— WHAT YOU HAVE TO DO —
Report only how many lines below include "Christa".

Top of DATA TO EXAMINE

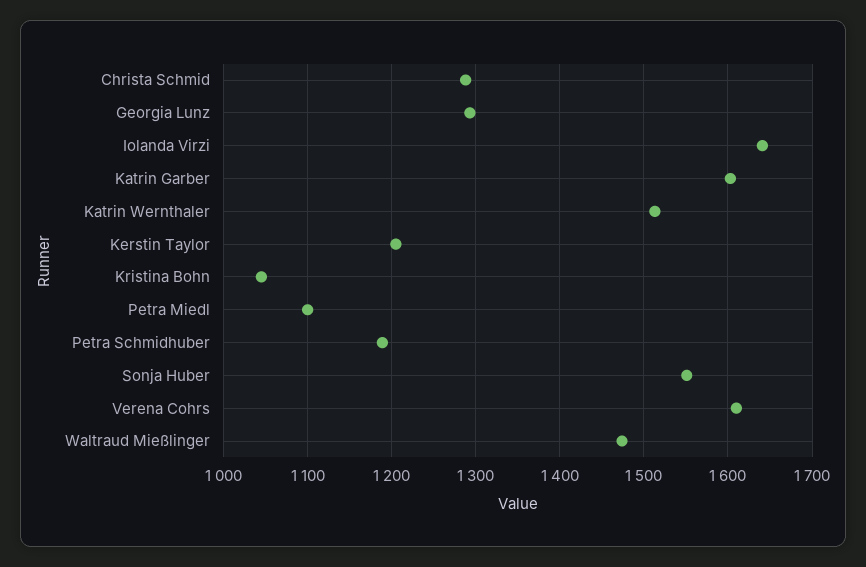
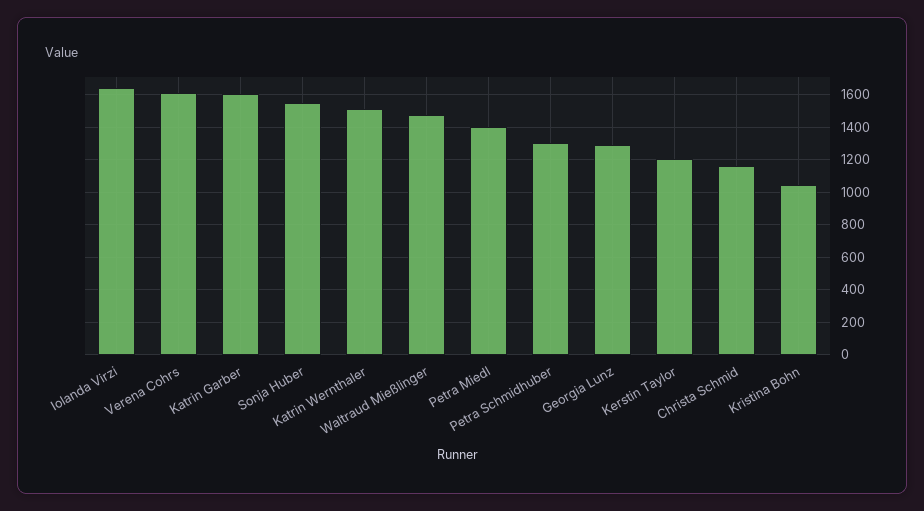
  {
-   "Christa Schmid": 1290,
+   "Christa Schmid": 1150,
    "Georgia Lunz": 1290,
    "Iolanda Virzi": 1640,
    "Katrin Garber": 1600,
    "Katrin Wernthaler": 1510,
    "Kerstin Taylor": 1210,
    "Kristina Bohn": 1050,
-   "Petra Miedl": 1100,
+   "Petra Miedl": 1400,
-   "Petra Schmidhuber": 1190,
+   "Petra Schmidhuber": 1300,
    "Sonja Huber": 1550,
    "Verena Cohrs": 1610,
    "Waltraud Mießlinger": 1470
  }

Bottom of DATA TO EXAMINE

— FINISHED EXERCISE —
2